Generating isolated attosecond pulses reliably is challenging. Commonly, physicists use few-cycle laser pulses with a near infrared wavelength as a pump to temporarily ionize specific atoms, typically those of a noble gas. When an electron re-collides with a nucleus from which it has been pulled away, it emits light with a much higher frequency than the one in the pump laser. This so-called ‘high-order harmonic generation’ usually in the extreme ultraviolet region can create an attosecond pulse.
Eiji Takahashi and his colleagues at the RIKEN Advanced Science Institute in Wako, in collaboration with scientists at the Vienna University of Technology, Austria, have now reported a way to easily produce isolated attosecond pulses, which surpasses all previous attempts for simplicity and reliability.
A number of research groups have recently generated isolated laser pulses as short as 80 attoseconds. However, their energy is still too low be used in practice, since the energy of the pump pulses is limited. High pump energy would induce high gas ionization such that the atoms hit by the pump pulses would be highly ionized, but this would prevent the whole process of re-collision. In addition, to guarantee reliable production of isolated attosecond pulses, the phase of the carrier envelope wave connected to the pump pulse needs to be stabilized, which requires an expensive and complicated process.
To circumvent these limitations, Takahashi and colleagues used a two-color laser field: a pump laser with an 800-nanometer wavelength superimposed on one of 1,300 nanometers. The combination of the two lasers allowed the generation of a higher harmonic spectrum without needing to stabilize the carrier envelope phase.

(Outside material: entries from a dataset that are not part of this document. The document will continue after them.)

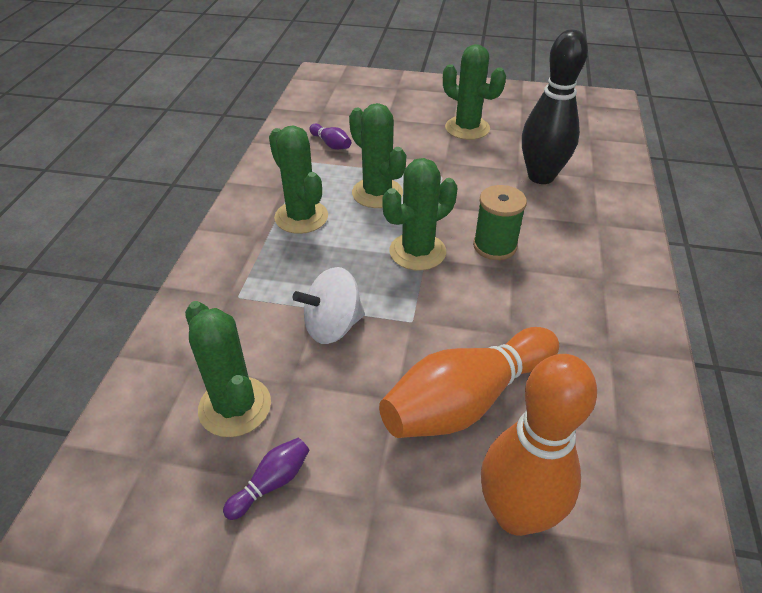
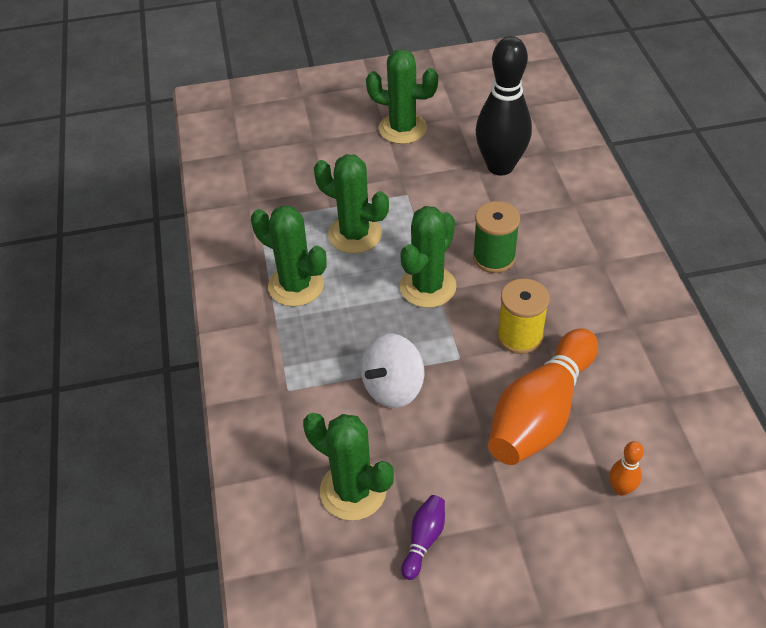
camera: 20 degrees left, 5 degrees up
purple bowling pin [310,124,351,150] -> none
orange bowling pin [481,354,597,536] -> orange bowling pin [609,441,644,496], size x0.43
none -> yellow spool [497,278,550,354]

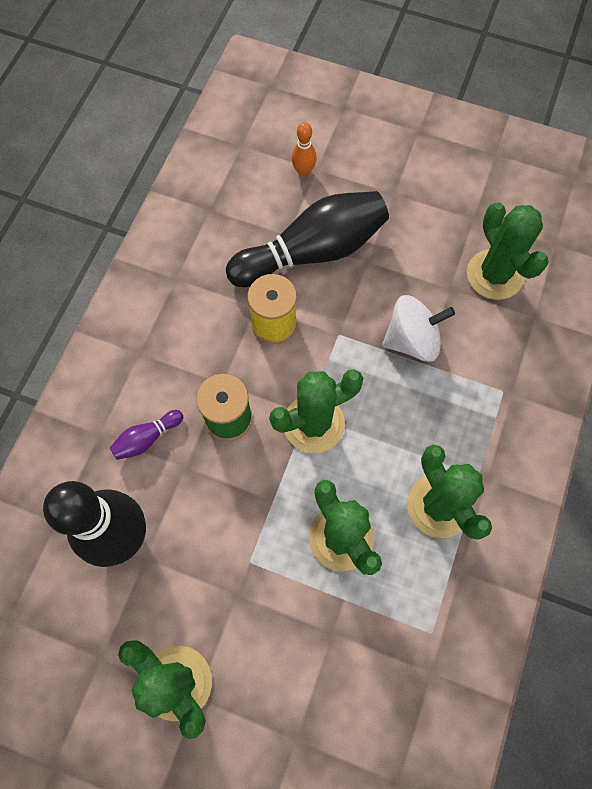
camera: 150 degrees left, 20 degrees up
purple bowling pin [401,495,445,580] -> purple bowling pin moved to [110,410,183,460]
orange bowling pin [488,328,598,465] -> black bowling pin [226,191,389,287]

Crucially, they used conventional lasers that are readily available and inexpensive (Fig. 1). “This novel two-color laser scheme also enables one to markedly suppress the detrimental gas target ionization,” notes Takahashi. “Consequently, not only the most appropriate phase-matching technique, but also an energy-scaling scheme, can be applied to produce intense isolated attosecond pulses.”
Takahashi also says that this method has the potential to produce isolated, attosecond, extreme-ultraviolet x-ray pulses with microjoule energy from a table-top system. He believes this would open the door to the realm of strongly nonlinear attosecond science.